Copy the data below exactly, omitting any picture it contains.
======== Collected material
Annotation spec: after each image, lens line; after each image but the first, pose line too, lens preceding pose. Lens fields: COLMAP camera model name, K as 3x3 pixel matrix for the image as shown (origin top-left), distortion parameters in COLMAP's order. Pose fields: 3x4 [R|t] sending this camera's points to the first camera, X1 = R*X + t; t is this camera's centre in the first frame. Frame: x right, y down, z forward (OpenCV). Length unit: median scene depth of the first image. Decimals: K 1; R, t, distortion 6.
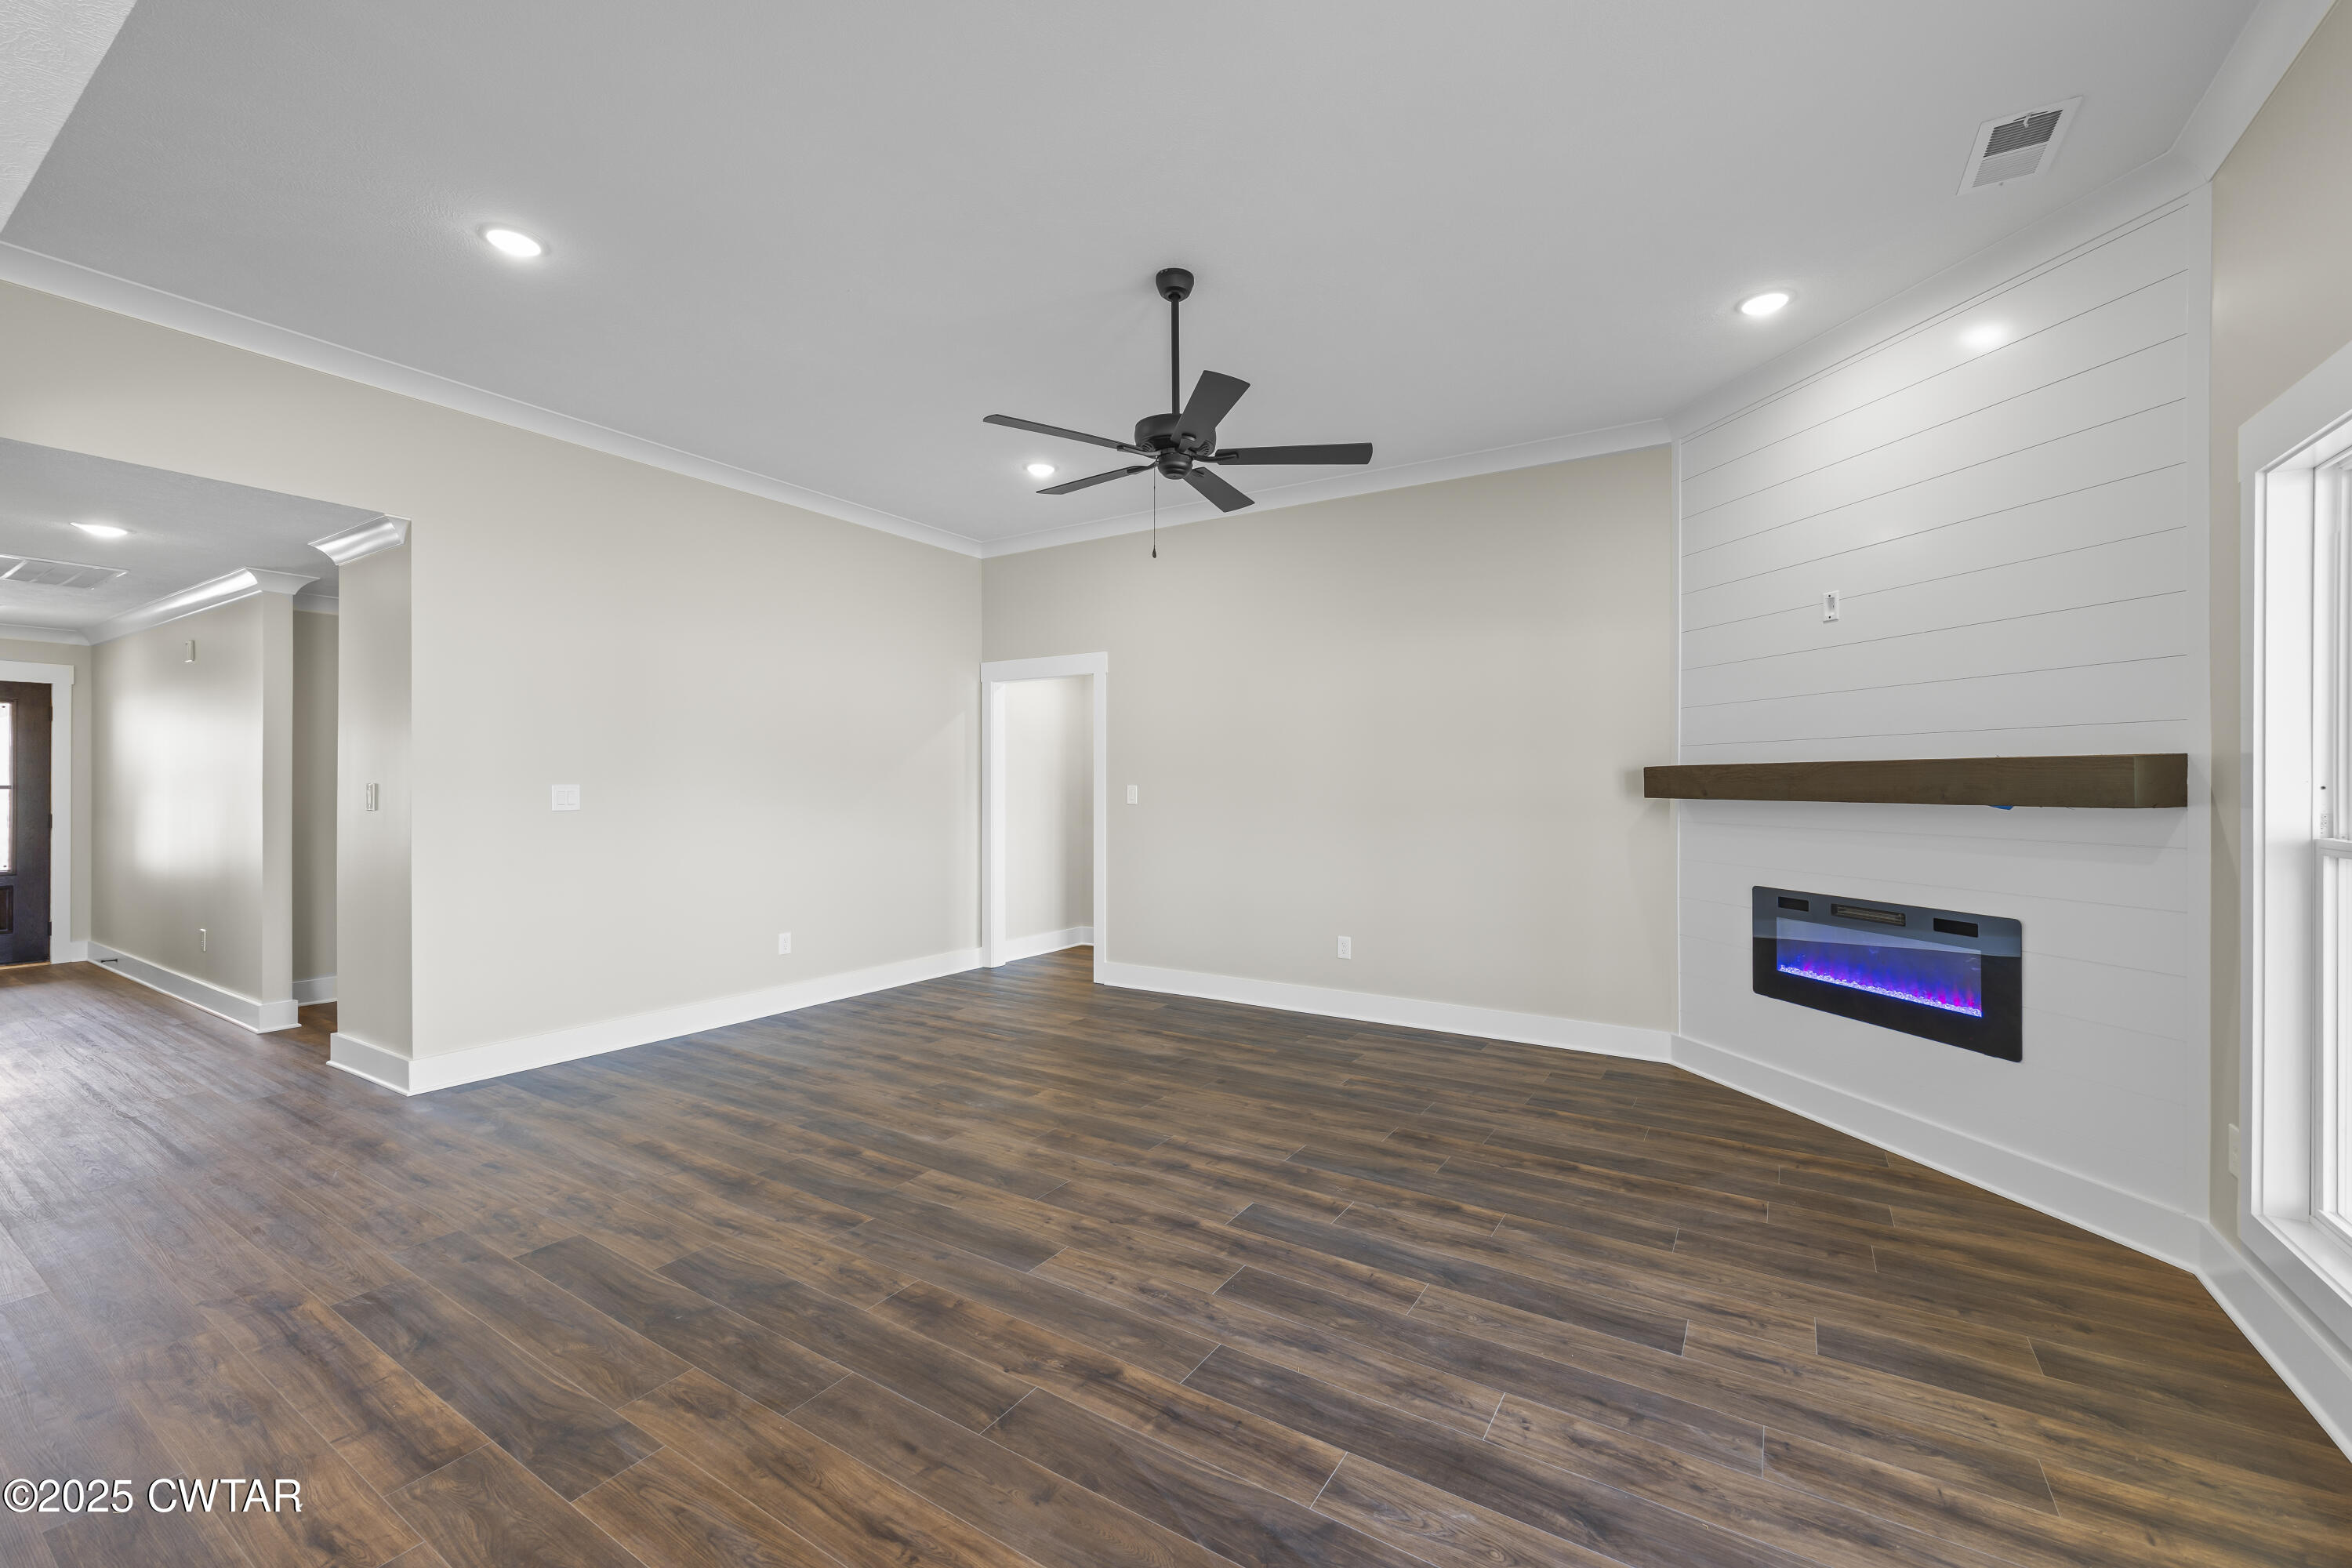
lens RADIAL K [[949.8, 0, 1184.0], [0, 949.8, 786.0], [0, 0, 1]] dist [-0.000245, 0.000639]
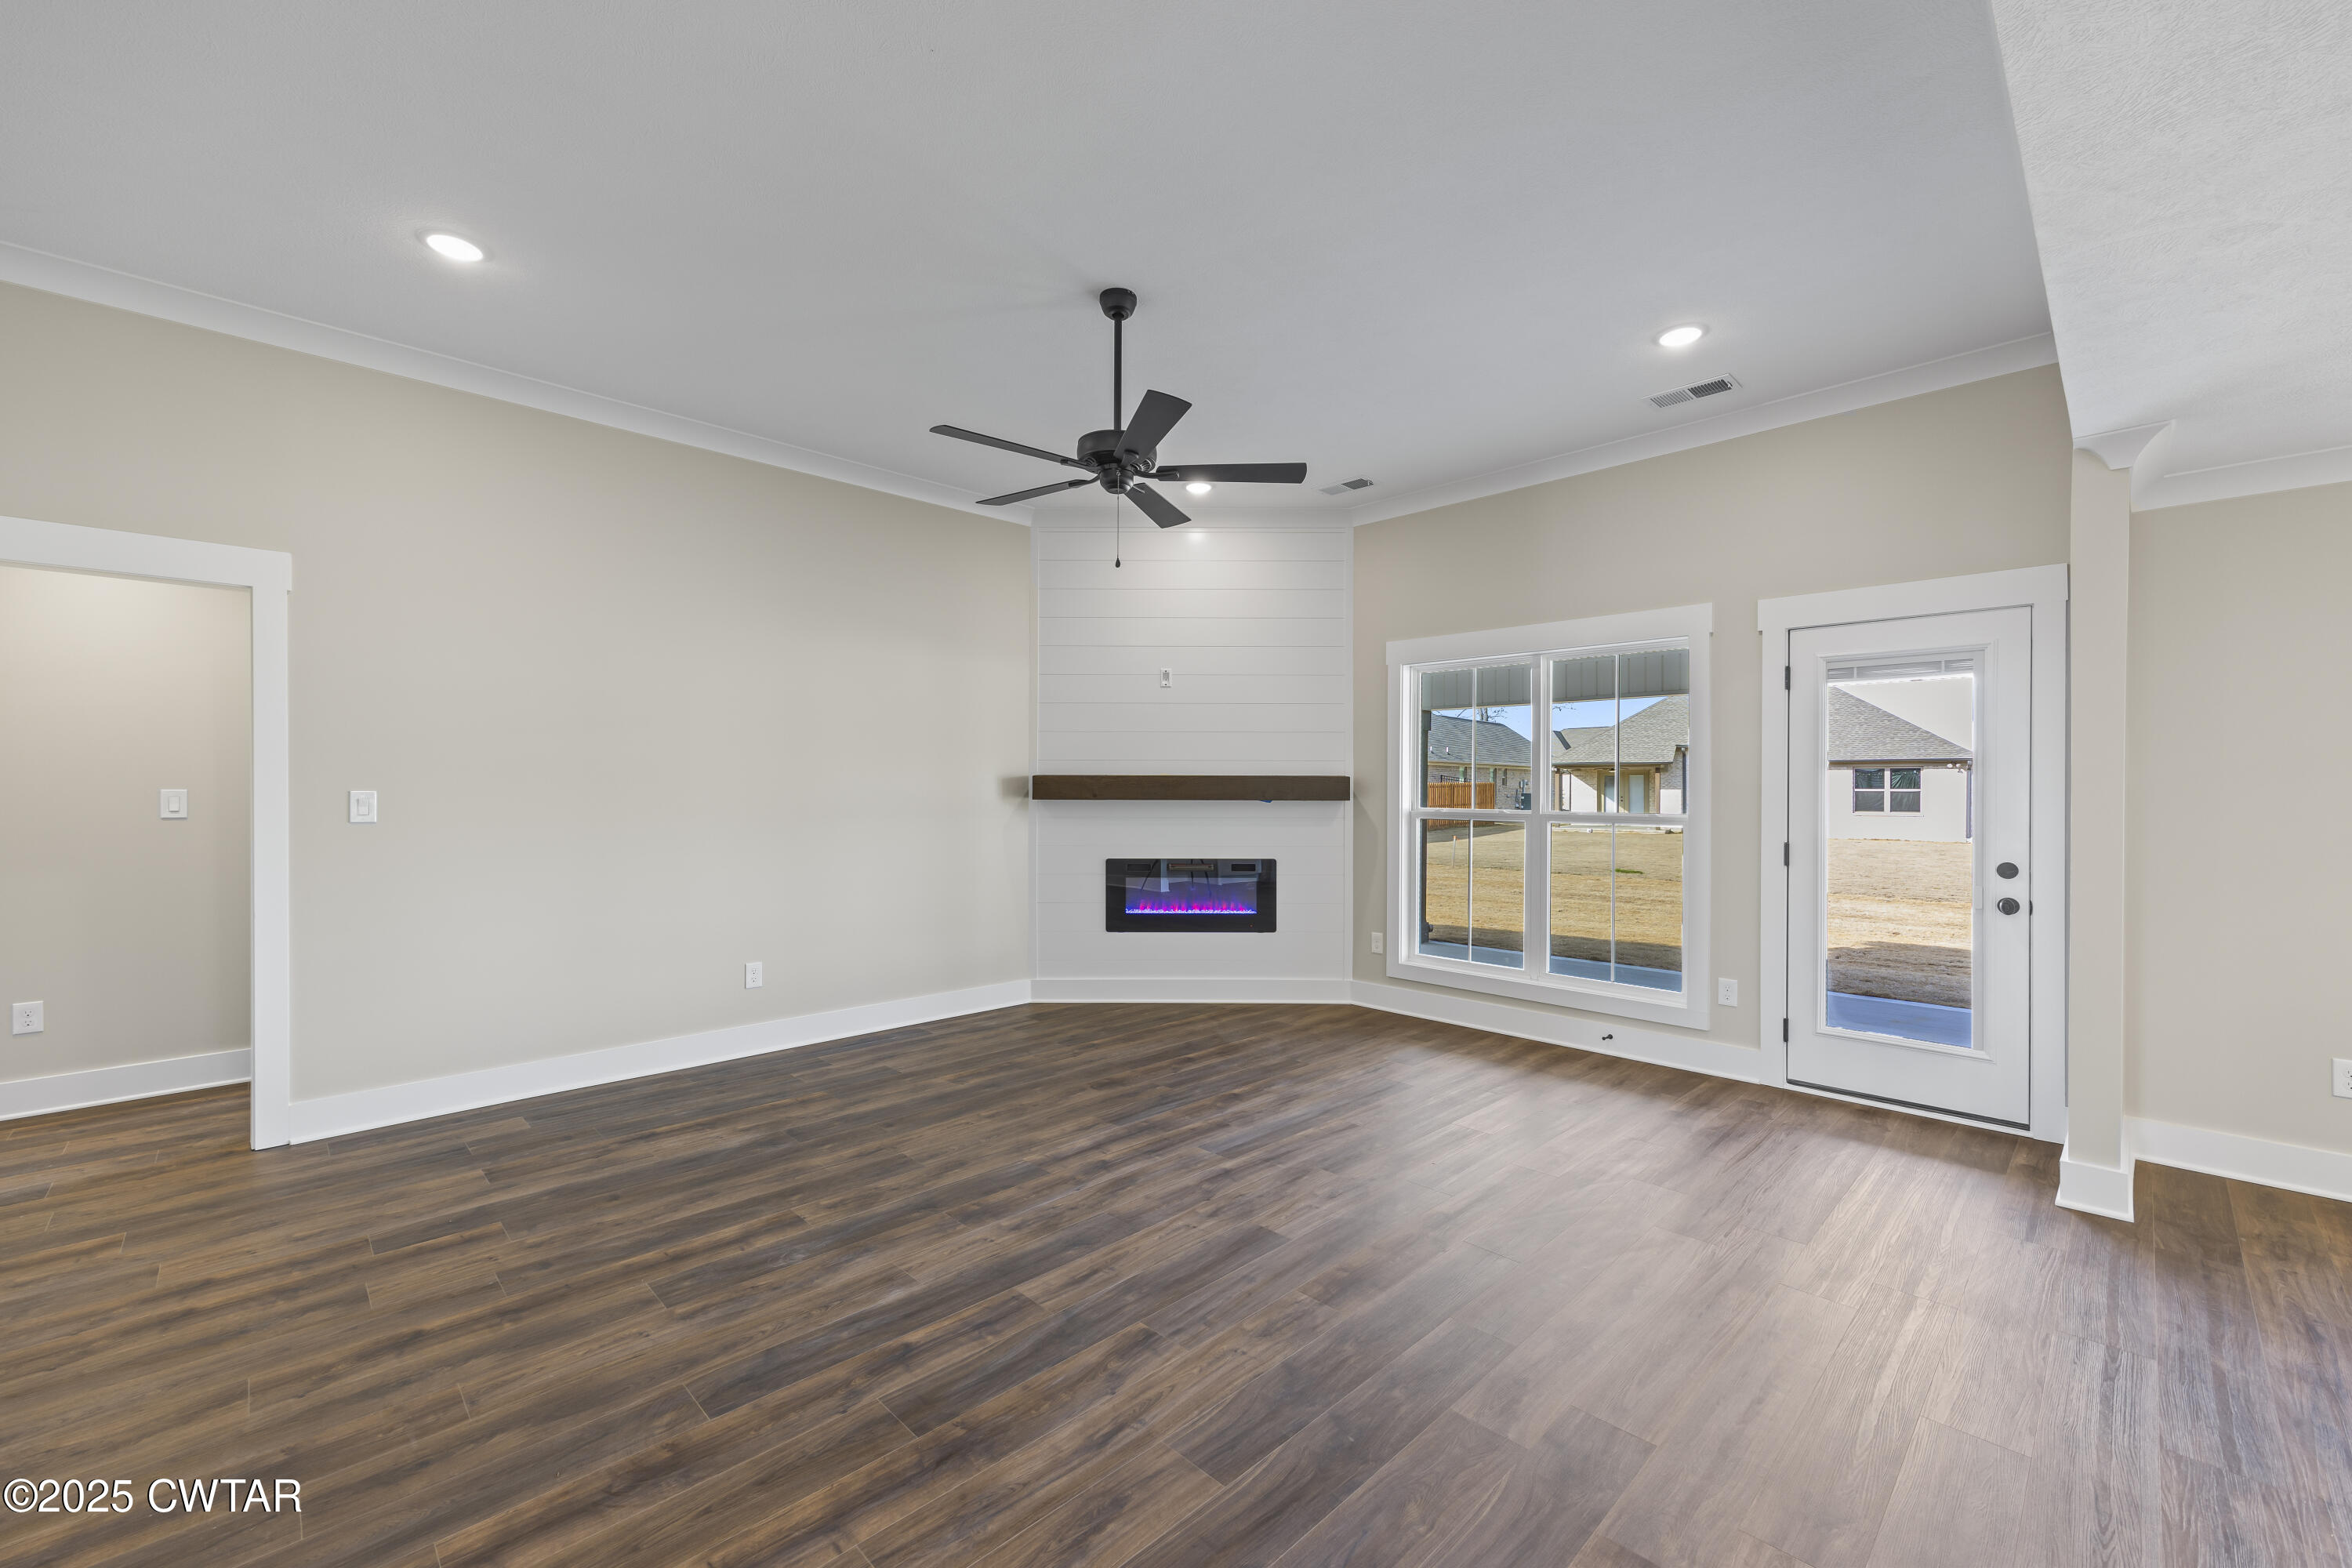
lens RADIAL K [[949.8, 0, 1184.0], [0, 949.8, 786.0], [0, 0, 1]] dist [-0.000245, 0.000639]
pose [[0.225913, 0.001927, 0.974146, -0.881195], [-0.000925, 0.999998, -0.001764, -0.004518], [-0.974147, -0.000503, 0.225914, 0.613468]]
================
• Answer space
Annotation spec: after each image, lens line; after each image but the first, pose line too, lens preceding pose. Lens fields: COLMAP camera model name, K as 3x3 pixel matrix for the image as shown (origin top-left), distortion parameters in COLMAP's order. Pose fields: 3x4 [R|t] sending this camera's points to the first camera, X1 = R*X + t; t is this camera's centre in the first frame. Frame: x right, y down, z forward (OpenCV). Length unit: median scene depth of the first image. Decimals: K 1; R, t, distortion 6.
lens RADIAL K [[949.8, 0, 1184.0], [0, 949.8, 786.0], [0, 0, 1]] dist [-0.000245, 0.000639]
lens RADIAL K [[949.8, 0, 1184.0], [0, 949.8, 786.0], [0, 0, 1]] dist [-0.000245, 0.000639]
pose [[0.225913, 0.001927, 0.974146, -0.881195], [-0.000925, 0.999998, -0.001764, -0.004518], [-0.974147, -0.000503, 0.225914, 0.613468]]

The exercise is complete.